_Your goal:_ Where the string "down" appears in a line of the material below, copy that line.

_Given records:_
########################################

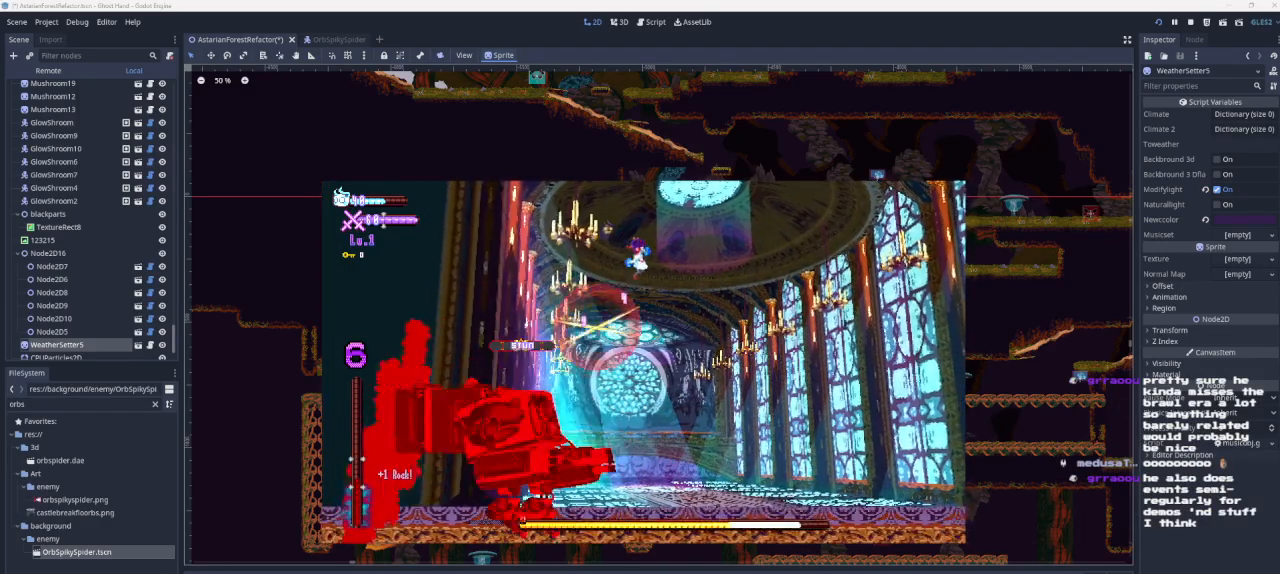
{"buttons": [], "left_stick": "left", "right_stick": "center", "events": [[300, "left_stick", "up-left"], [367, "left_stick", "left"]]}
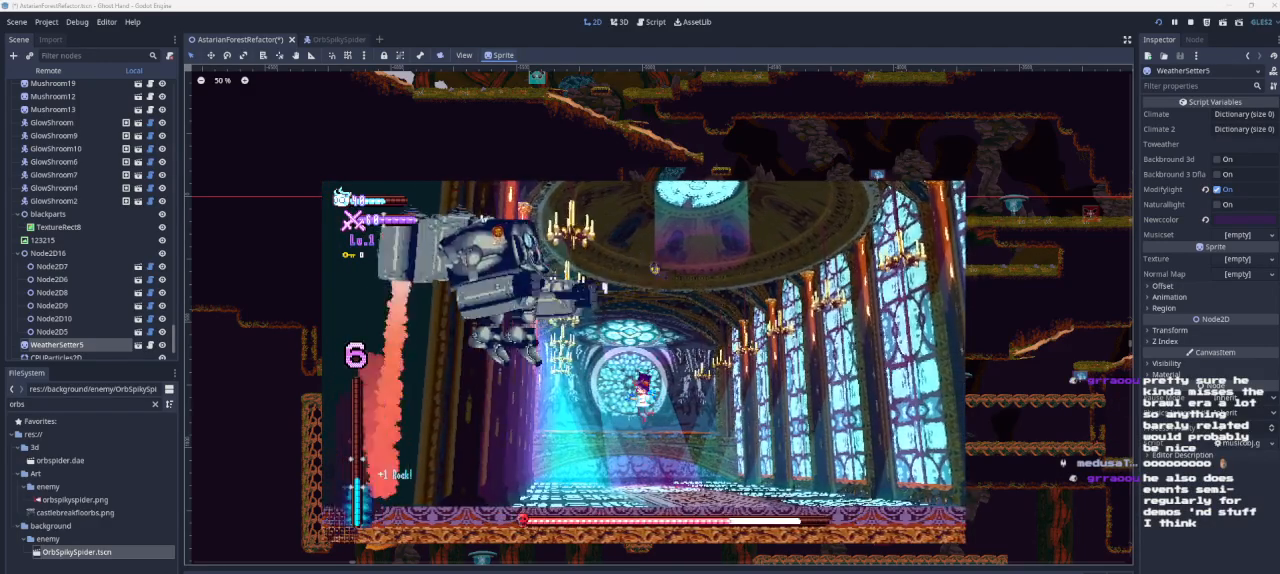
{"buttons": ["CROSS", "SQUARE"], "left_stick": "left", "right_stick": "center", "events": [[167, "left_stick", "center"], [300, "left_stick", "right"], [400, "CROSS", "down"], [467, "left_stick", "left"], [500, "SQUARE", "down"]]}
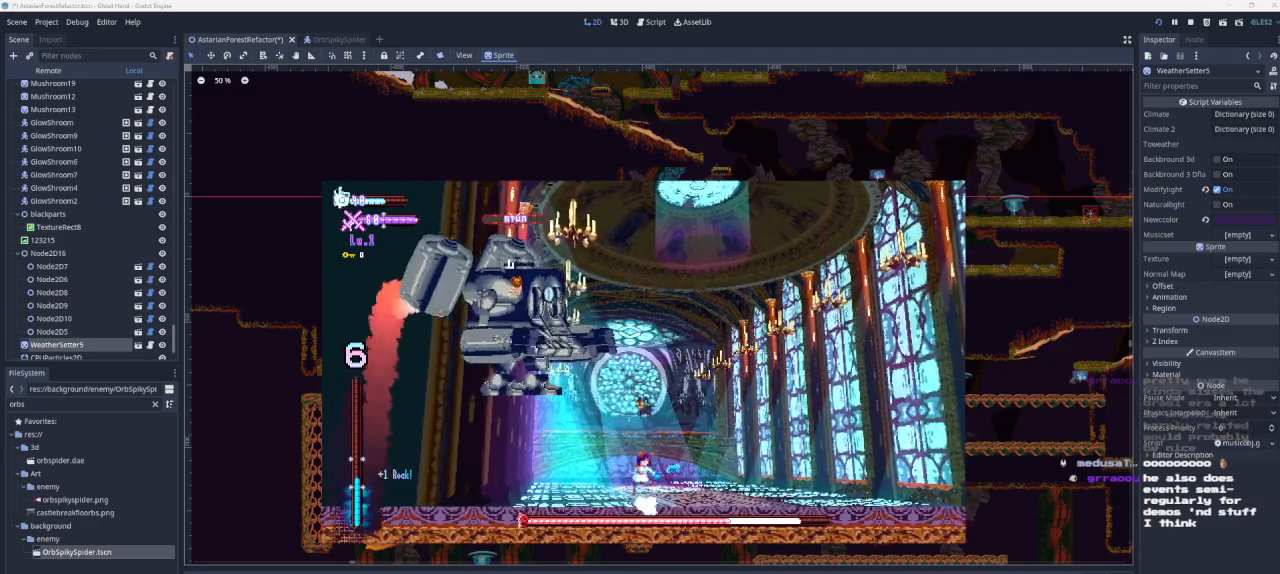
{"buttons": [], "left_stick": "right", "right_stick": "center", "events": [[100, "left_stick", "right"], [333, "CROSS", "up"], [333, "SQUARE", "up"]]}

########################################

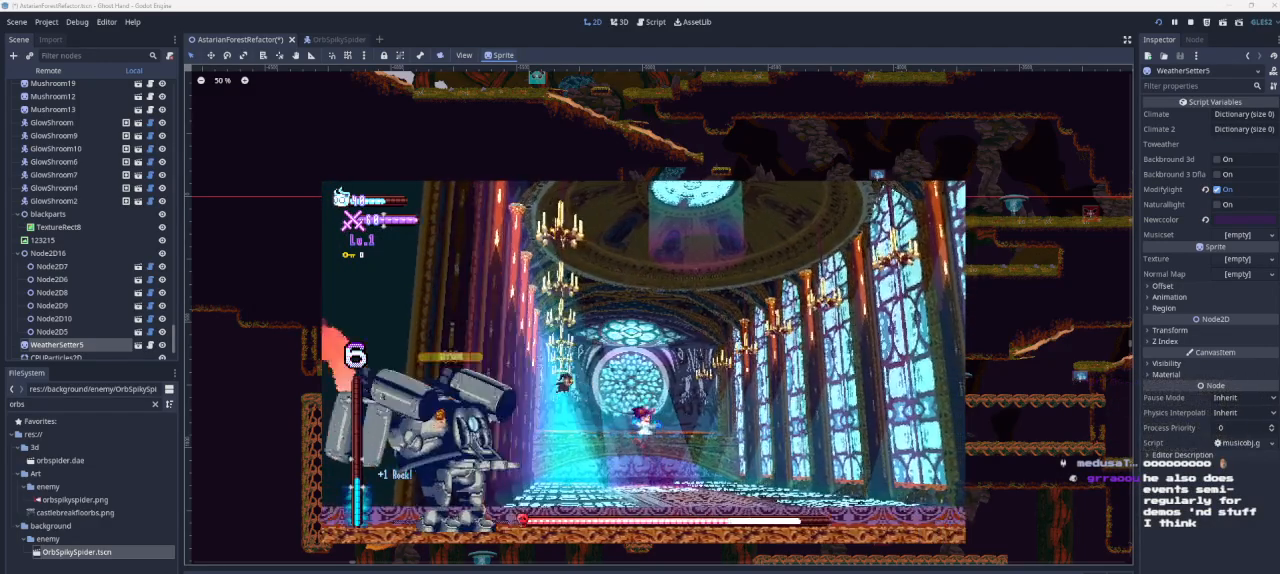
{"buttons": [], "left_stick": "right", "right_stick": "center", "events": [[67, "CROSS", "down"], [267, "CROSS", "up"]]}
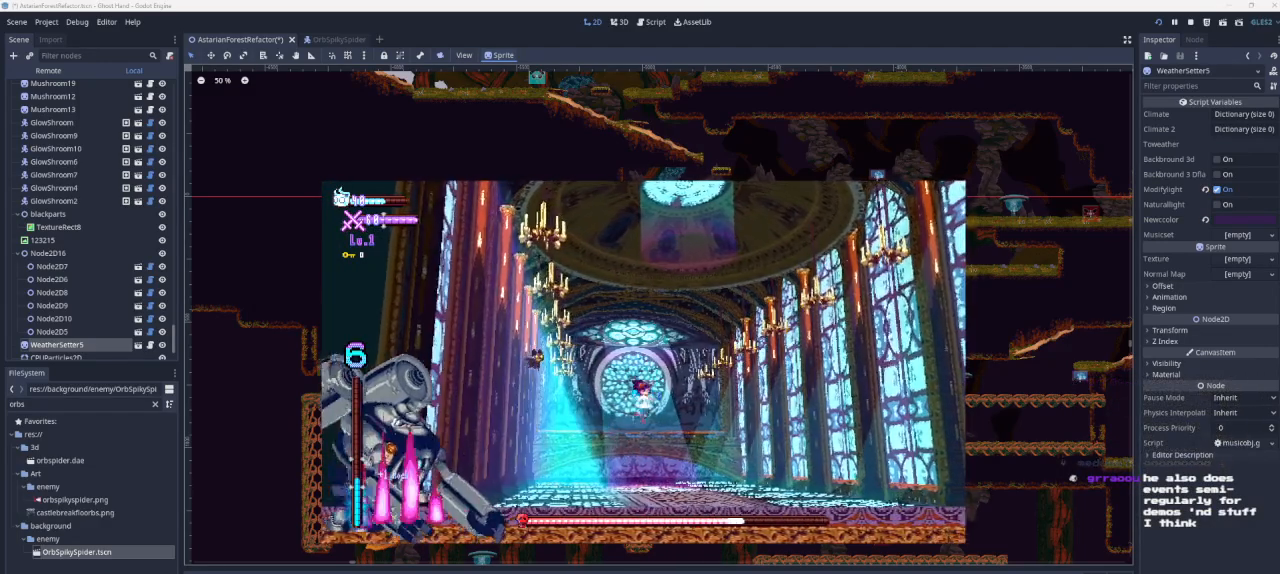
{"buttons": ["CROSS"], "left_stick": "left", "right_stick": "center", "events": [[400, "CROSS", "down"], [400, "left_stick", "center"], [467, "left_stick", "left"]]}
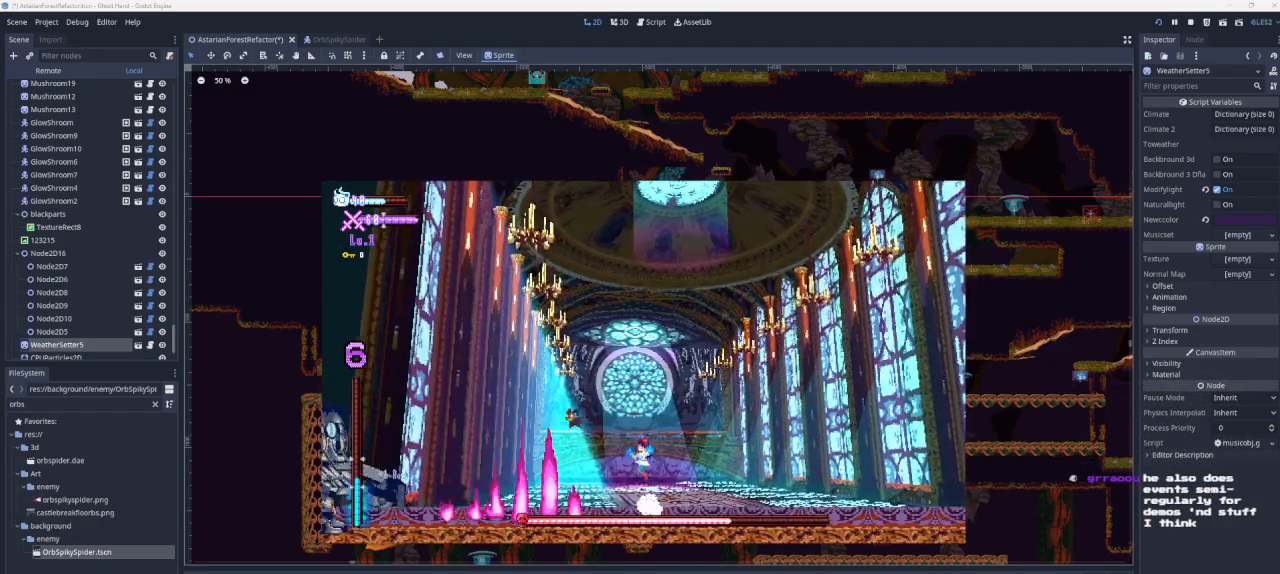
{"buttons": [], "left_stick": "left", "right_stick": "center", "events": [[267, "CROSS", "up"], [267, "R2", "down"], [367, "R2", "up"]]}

########################################

_Result of the task:_
{"buttons": ["CROSS", "SQUARE"], "left_stick": "left", "right_stick": "center", "events": [[167, "left_stick", "center"], [300, "left_stick", "right"], [400, "CROSS", "down"], [467, "left_stick", "left"], [500, "SQUARE", "down"]]}
{"buttons": [], "left_stick": "right", "right_stick": "center", "events": [[67, "CROSS", "down"], [267, "CROSS", "up"]]}
{"buttons": ["CROSS"], "left_stick": "left", "right_stick": "center", "events": [[400, "CROSS", "down"], [400, "left_stick", "center"], [467, "left_stick", "left"]]}
{"buttons": [], "left_stick": "left", "right_stick": "center", "events": [[267, "CROSS", "up"], [267, "R2", "down"], [367, "R2", "up"]]}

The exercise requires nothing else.